Out of curiosity I paid £11.50 for a one month license for Audi Connect. I have a data sim in the car (2017 with tech pack), the MMI shows a good data connection, is logging data being sent and received on the status screen and the license page for Audi Connect shows licenses valid for services until 5th March. 

However, none of the services are updating on the Connect home screen and if I click on any it says "The Service Cannot Be Started"

I've logged out and back in a few times which seems to work fine.

On the navigation is shows "Online" rather than "TMC Pro" so should be seeing traffic info on the map but I don't see any (yes, I did set that option in the nav menus!)

I know the consensus is that it's not worth the money but having paid my tenner I'd like at least to get it working!

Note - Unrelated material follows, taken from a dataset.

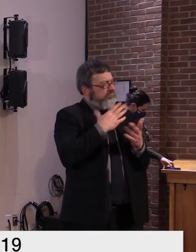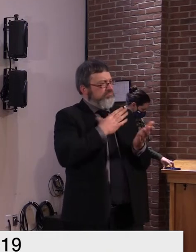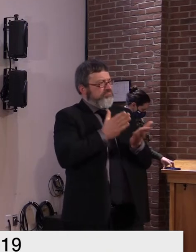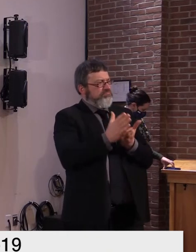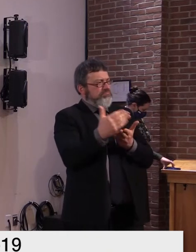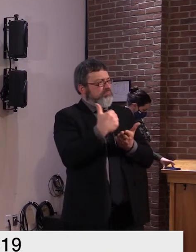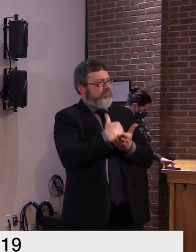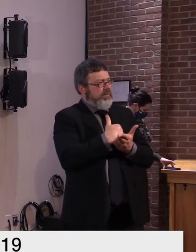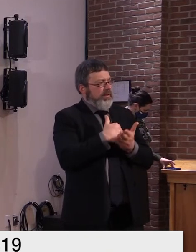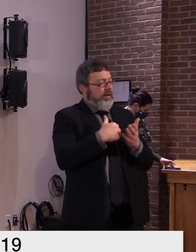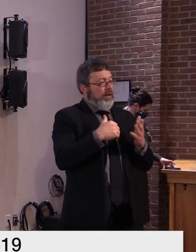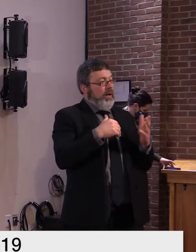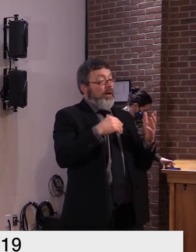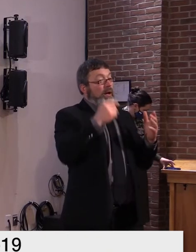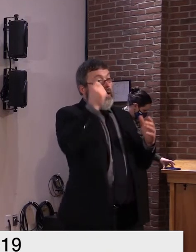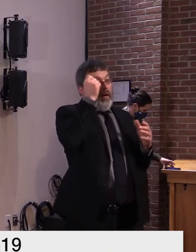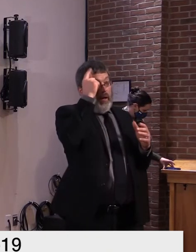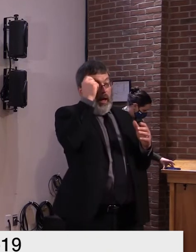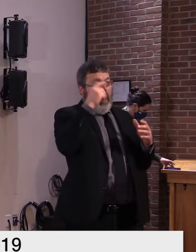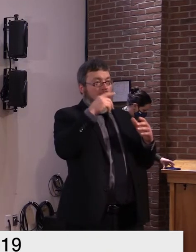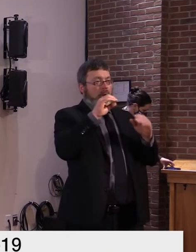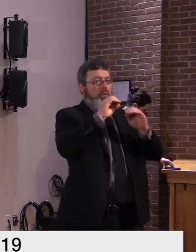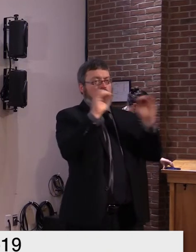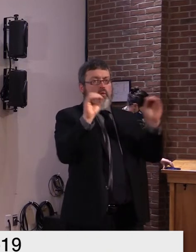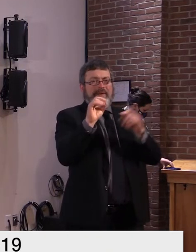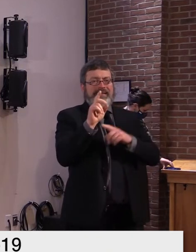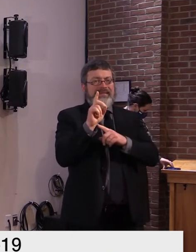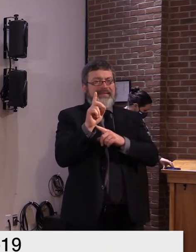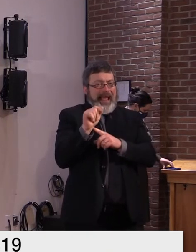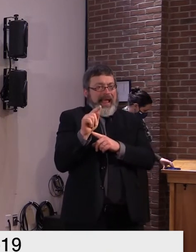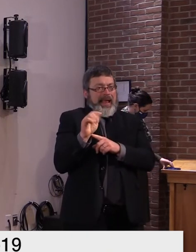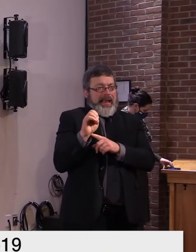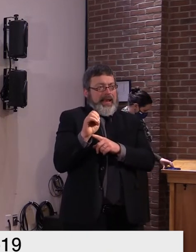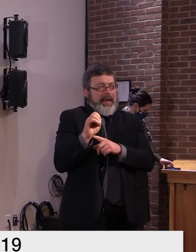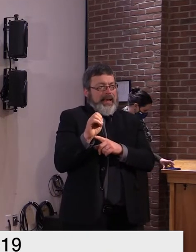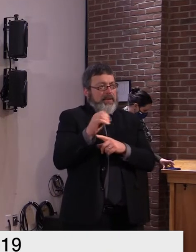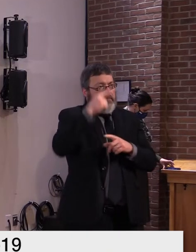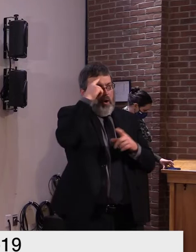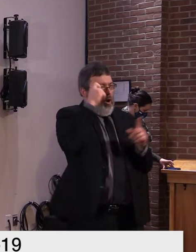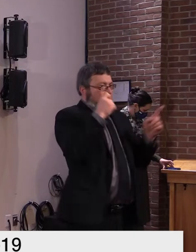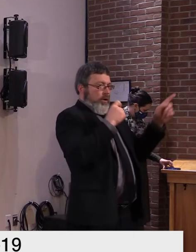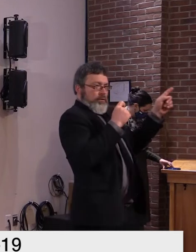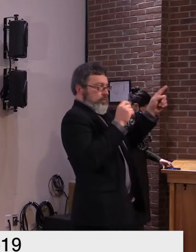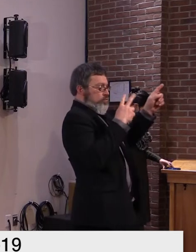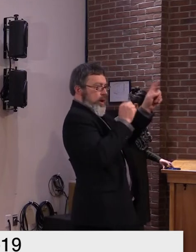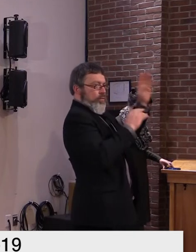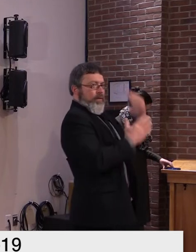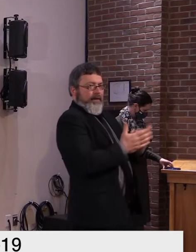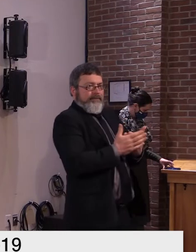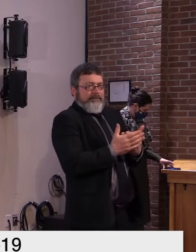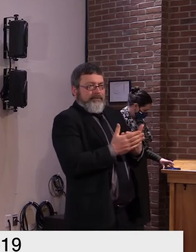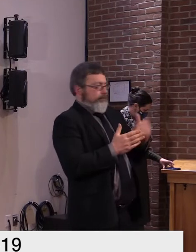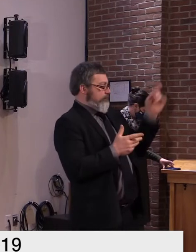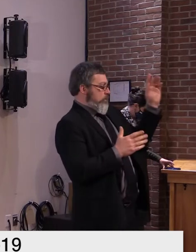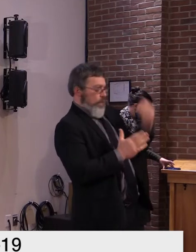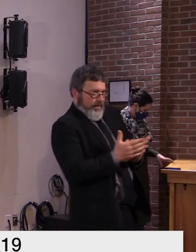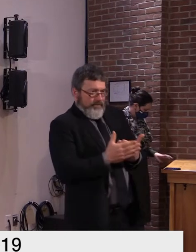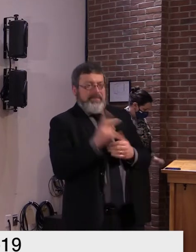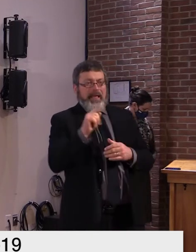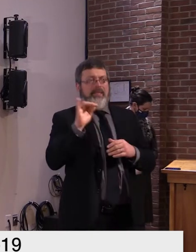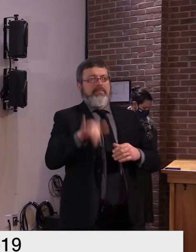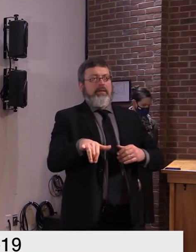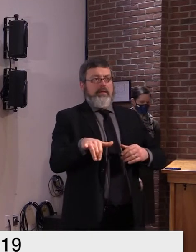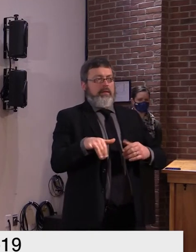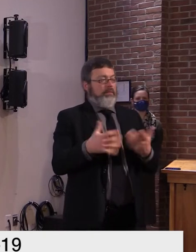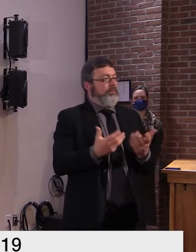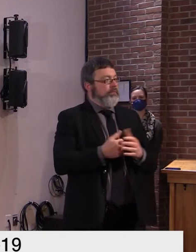partners and other steps that will all go into that communication specific planning process yeah i did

PS The one thing that is working is the transfer of destinations from the iPhone app to the car but that works even without a paid license. At least is proves data connection is working...


----------



## kevin#34 (Jan 8, 2019)

which MMI sw version have you??
It could be that you need 1339 at least, to have connect fully working (satellite imagery + fuel prices, wheater etc)


----------



## quasijones (Nov 28, 2021)

I am not on 1339 yet but will be tomorrow when I'm having it upgraded (amongst other things...). Will report back! I wish I'd known the MMI was out of date or I would have had Audi garage do this update before taking delivery, its pretty odd to me that their "approved" programme does not update the S/W and maps as part of the PDI. Would cost them very little...


----------



## kevin#34 (Jan 8, 2019)

absolutely, but we all know how lazy they are….


----------



## quasijones (Nov 28, 2021)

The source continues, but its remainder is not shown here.